■ WORK TASK 1 ■
For each statement about the passage on crawler setup, answer yes or no according to that passage, quoting the words that decide it. (a) parsePrURL creates a github client. (b) The release status crawler works on one page only. (c) The releasePageCrawler runs in synchronous mode.
-- TEXT UNDER STUDY follows --
Here we get a PR URL, then call parsePrURL which validates that the URL is correct and returns the organization, repository and id from the URL. After we retrieved the fields from the PR URL we call getGithubPr which creates a github client and uses github API for getting the PR details. Finally we return a pointer to a PullRequestData object.

Now lets configure our first crawler, the release status crawler. The release status crawler works on one page only, the OCP release page which contains ~2000+ links.

func setupReleaseStatusCrawler(debug bool) {
	releaseStatusCrawler = colly.NewCollector(
		colly.AllowedDomains(OPENSHIFT_RELEASE_DOMAIN),
		colly.MaxDepth(1),
	)
	if debug == true {
		releaseStatusCrawler.OnRequest(func(r *colly.Request) {
			fmt.Println("Debug: release status crawler is visiting: ", r.URL.String())
		})
	}
	releaseStatusCrawler.OnHTML("a[href]", filterReleasesLinks)
}

Here we create a new crawler that can visit only ocp domain and set MaxDepth to 1 so it will stay only one first link. Then we will use the OnRequest callback to print the URL we are visiting in debug mod. Finally we use the OnHTML callback to set a function that will be called on each a[href] object. filterReleasesLinks is a function of type HTMLCallback. It gets the a[href] object and triggers the releasePageCrawler (which works on async mode) if that element fits the release regex and is created after the PR is merged.
-- TEXT UNDER STUDY concluded --
-- RECORD EXTRACTS follows --
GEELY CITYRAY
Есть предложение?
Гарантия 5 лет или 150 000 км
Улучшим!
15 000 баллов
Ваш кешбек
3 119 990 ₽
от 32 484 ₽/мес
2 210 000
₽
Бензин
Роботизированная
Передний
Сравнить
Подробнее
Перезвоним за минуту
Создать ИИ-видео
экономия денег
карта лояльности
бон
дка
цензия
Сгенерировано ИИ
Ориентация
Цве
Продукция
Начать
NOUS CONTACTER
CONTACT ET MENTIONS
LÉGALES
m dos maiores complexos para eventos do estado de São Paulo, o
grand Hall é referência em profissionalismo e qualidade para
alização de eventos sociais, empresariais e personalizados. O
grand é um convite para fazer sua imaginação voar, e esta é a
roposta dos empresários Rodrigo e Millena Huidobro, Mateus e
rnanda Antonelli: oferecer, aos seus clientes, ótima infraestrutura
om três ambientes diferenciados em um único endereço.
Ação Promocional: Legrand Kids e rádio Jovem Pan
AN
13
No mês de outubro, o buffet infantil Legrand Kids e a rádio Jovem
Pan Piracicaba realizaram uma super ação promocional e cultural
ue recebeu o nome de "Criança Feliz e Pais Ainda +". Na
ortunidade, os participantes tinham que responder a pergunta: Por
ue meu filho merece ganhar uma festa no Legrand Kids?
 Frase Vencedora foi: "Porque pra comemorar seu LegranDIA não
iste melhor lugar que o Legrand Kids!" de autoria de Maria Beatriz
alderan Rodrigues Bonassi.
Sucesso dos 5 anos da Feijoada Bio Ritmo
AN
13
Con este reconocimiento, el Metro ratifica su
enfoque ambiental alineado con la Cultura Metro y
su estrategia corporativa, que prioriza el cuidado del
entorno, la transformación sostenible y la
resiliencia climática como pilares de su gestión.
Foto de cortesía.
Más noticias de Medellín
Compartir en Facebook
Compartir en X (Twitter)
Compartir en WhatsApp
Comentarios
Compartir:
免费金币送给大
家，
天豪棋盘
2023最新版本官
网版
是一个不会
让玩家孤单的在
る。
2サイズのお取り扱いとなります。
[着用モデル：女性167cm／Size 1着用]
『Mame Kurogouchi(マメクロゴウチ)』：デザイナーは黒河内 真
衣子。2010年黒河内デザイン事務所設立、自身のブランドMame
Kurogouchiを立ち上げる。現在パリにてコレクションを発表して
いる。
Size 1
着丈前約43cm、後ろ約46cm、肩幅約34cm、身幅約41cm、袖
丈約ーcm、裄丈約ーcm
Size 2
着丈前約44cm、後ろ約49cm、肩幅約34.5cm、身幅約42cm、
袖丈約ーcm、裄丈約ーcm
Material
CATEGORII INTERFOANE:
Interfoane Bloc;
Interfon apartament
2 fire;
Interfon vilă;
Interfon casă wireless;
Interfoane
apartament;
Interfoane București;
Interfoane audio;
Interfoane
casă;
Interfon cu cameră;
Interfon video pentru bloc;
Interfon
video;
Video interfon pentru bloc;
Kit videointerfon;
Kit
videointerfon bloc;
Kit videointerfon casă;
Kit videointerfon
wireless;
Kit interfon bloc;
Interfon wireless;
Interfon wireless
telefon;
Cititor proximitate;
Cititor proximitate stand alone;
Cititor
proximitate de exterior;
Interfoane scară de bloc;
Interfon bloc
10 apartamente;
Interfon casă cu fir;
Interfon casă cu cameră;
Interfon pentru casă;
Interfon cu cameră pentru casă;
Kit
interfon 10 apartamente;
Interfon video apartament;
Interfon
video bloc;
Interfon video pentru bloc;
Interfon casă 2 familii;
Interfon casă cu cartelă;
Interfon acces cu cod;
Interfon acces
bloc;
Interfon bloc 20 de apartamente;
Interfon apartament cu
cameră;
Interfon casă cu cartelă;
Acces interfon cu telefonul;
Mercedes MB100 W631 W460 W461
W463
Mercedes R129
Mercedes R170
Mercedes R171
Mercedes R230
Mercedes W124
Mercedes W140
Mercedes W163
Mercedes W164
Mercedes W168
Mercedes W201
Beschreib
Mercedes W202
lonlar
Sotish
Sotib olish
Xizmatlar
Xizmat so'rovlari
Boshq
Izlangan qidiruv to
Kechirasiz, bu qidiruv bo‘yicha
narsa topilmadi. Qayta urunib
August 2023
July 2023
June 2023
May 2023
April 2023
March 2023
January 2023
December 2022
-- RECORD EXTRACTS concluded --
-- RECORD EXTRACTS follows --
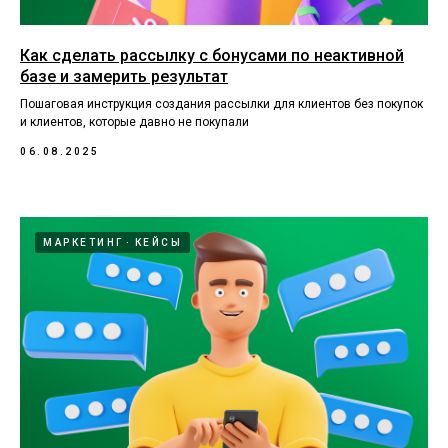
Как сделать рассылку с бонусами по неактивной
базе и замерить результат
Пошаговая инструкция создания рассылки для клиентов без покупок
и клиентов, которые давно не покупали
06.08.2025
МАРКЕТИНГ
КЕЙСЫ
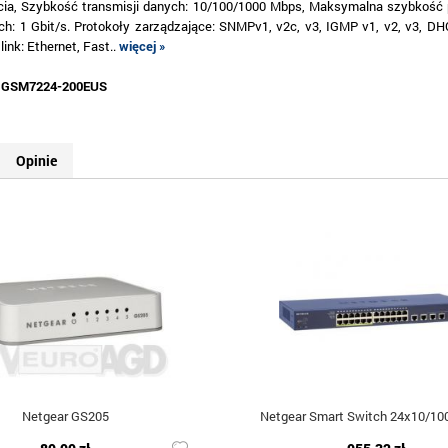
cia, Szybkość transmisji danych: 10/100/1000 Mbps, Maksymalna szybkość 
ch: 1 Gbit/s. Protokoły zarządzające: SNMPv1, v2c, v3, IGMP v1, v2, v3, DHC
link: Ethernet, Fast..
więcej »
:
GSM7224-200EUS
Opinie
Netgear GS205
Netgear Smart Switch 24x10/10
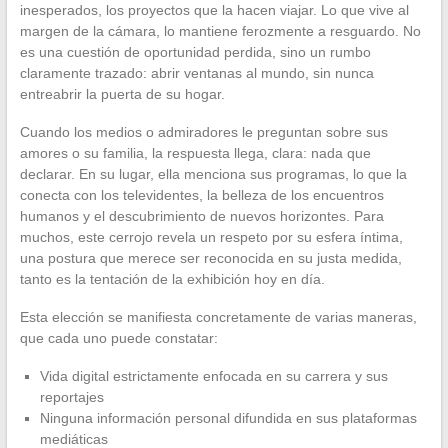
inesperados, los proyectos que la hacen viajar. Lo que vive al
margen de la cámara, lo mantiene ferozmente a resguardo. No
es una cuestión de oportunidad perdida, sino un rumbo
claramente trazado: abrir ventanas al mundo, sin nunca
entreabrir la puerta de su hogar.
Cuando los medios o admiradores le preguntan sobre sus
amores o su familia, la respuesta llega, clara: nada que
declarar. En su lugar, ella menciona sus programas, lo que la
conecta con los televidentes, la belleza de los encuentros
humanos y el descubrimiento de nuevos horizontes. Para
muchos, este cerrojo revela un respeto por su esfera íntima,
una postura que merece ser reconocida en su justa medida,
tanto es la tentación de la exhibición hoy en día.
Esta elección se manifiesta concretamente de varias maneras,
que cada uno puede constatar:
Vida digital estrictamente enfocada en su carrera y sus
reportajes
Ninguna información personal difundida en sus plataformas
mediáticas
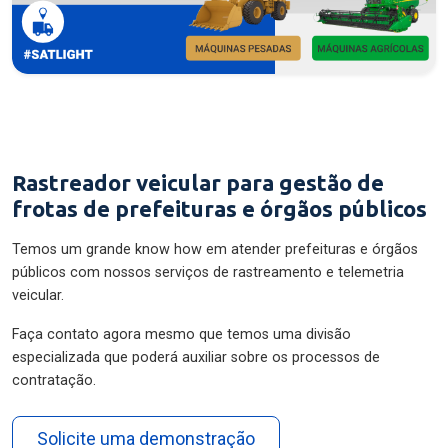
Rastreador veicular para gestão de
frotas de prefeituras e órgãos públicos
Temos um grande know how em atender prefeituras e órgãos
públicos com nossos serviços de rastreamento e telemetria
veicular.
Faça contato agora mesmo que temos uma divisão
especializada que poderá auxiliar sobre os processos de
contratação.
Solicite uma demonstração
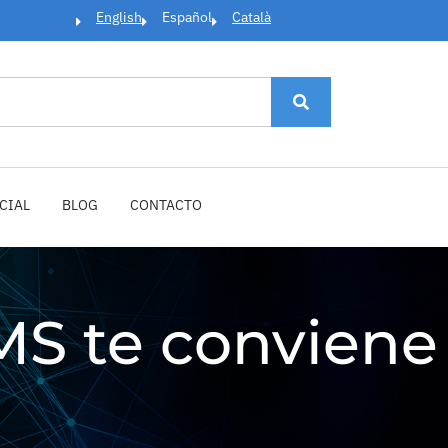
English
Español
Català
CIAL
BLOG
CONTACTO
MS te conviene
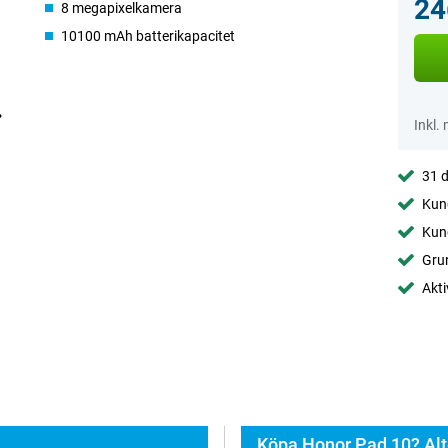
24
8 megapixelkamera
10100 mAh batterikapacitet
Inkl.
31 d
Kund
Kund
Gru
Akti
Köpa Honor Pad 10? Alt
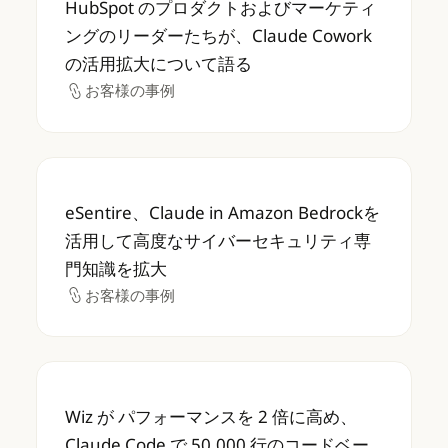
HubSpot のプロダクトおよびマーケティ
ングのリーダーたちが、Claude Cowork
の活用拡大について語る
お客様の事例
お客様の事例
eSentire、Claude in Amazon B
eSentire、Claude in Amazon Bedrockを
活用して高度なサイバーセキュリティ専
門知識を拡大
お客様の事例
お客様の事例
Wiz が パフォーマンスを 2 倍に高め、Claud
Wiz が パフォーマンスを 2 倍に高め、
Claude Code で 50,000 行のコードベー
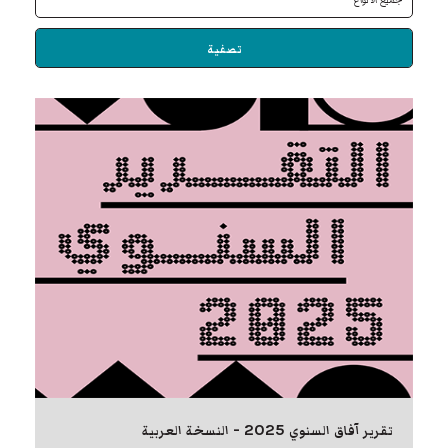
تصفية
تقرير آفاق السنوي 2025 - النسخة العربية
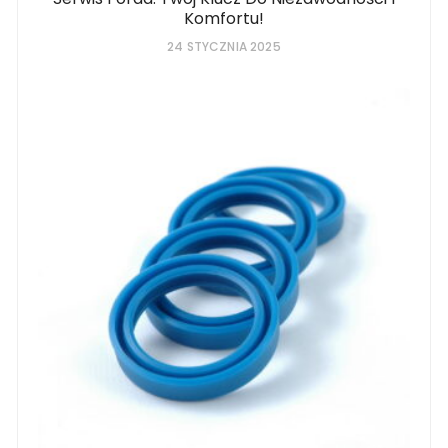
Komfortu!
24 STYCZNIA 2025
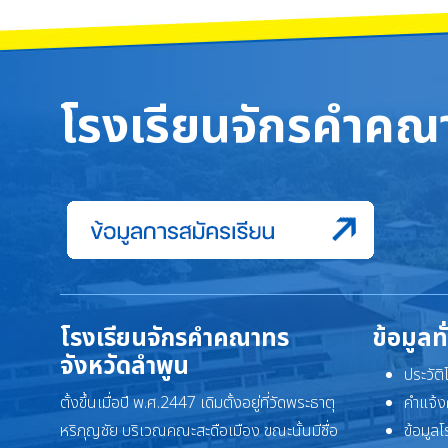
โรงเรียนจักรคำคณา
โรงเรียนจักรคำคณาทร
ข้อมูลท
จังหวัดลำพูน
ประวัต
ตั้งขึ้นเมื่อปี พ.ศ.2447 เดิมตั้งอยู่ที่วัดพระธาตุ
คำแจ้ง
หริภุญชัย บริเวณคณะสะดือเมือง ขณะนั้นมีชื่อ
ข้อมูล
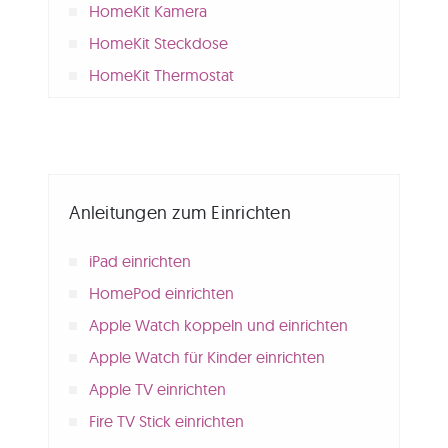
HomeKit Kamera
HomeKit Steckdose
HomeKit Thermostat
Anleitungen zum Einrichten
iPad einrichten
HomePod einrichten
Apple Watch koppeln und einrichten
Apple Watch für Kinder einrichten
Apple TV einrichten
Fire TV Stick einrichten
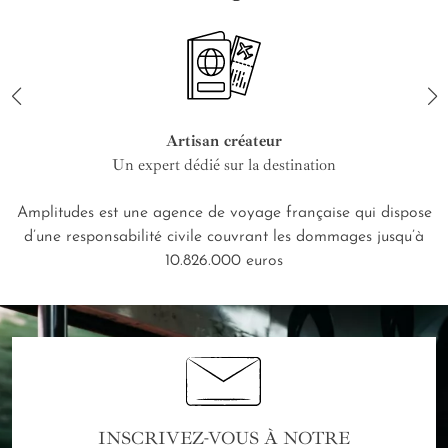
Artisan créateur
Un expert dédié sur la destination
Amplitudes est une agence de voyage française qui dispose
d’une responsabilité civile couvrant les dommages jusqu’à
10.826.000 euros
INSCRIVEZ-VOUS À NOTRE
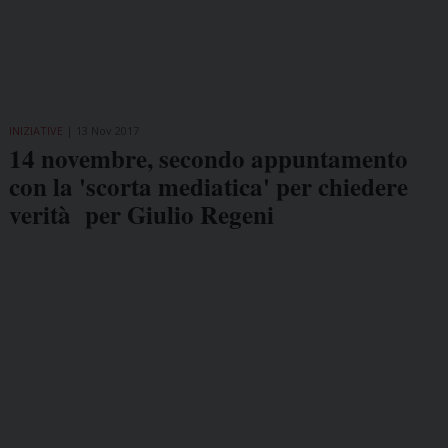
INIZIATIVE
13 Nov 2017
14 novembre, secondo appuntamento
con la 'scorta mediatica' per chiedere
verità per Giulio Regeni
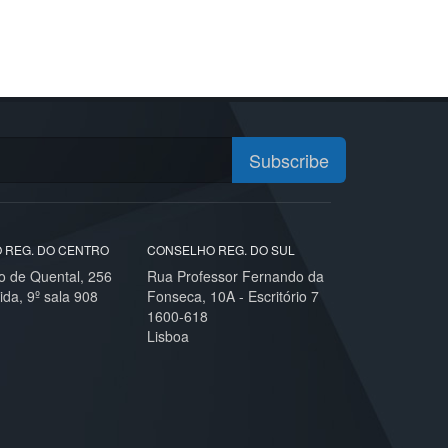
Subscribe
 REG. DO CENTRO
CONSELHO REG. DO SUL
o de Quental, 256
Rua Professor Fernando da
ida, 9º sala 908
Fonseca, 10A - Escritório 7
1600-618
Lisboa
-- RECORD EXTRACTS concluded --
■ WORK TASK 2 ■
Please copy the lines of the listing, starting with the line that contains "GEELY CITYRAY" and going on through the line that contains "grand Hall é".

■ WORKED SOLUTION 1 ■
(a) No: "getGithubPr which creates a github client"
(b) Yes: "The release status crawler works on one page only"
(c) No: "(which works on async mode)"

■ WORKED SOLUTION 2 ■
GEELY CITYRAY
Есть предложение?
Гарантия 5 лет или 150 000 км
Улучшим!
15 000 баллов
Ваш кешбек
3 119 990 ₽
от 32 484 ₽/мес
2 210 000
₽
Бензин
Роботизированная
Передний
Сравнить
Подробнее
Перезвоним за минуту
Создать ИИ-видео
экономия денег
карта лояльности
бон
дка
цензия
Сгенерировано ИИ
Ориентация
Цве
Продукция
Начать
NOUS CONTACTER
CONTACT ET MENTIONS
LÉGALES
m dos maiores complexos para eventos do estado de São Paulo, o
grand Hall é referência em profissionalismo e qualidade para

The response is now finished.